:: Action item ::
Please copy each line below that contains the word "help".

───── Dataset entries ─────

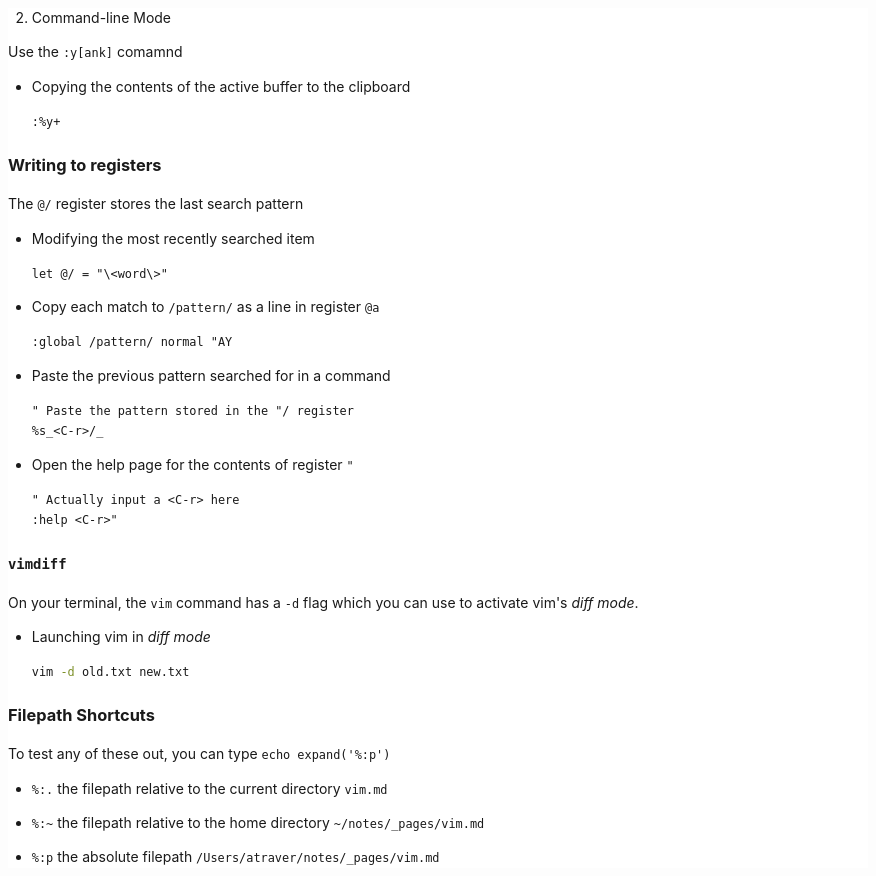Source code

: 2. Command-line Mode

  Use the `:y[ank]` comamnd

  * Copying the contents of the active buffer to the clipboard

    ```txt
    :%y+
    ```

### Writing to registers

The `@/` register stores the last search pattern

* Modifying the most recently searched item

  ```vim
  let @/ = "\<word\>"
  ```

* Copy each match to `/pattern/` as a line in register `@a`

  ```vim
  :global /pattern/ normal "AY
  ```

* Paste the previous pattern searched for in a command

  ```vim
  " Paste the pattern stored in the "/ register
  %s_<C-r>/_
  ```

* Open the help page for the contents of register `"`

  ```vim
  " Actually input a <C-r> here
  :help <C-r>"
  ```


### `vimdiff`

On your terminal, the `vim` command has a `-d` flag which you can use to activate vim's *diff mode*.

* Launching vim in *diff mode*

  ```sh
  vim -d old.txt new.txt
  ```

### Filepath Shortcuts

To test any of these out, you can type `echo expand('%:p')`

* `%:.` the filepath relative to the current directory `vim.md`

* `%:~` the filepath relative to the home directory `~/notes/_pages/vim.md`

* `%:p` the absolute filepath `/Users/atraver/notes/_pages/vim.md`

─────

:: The completed task ::
* Open the help page for the contents of register `"`
  :help <C-r>"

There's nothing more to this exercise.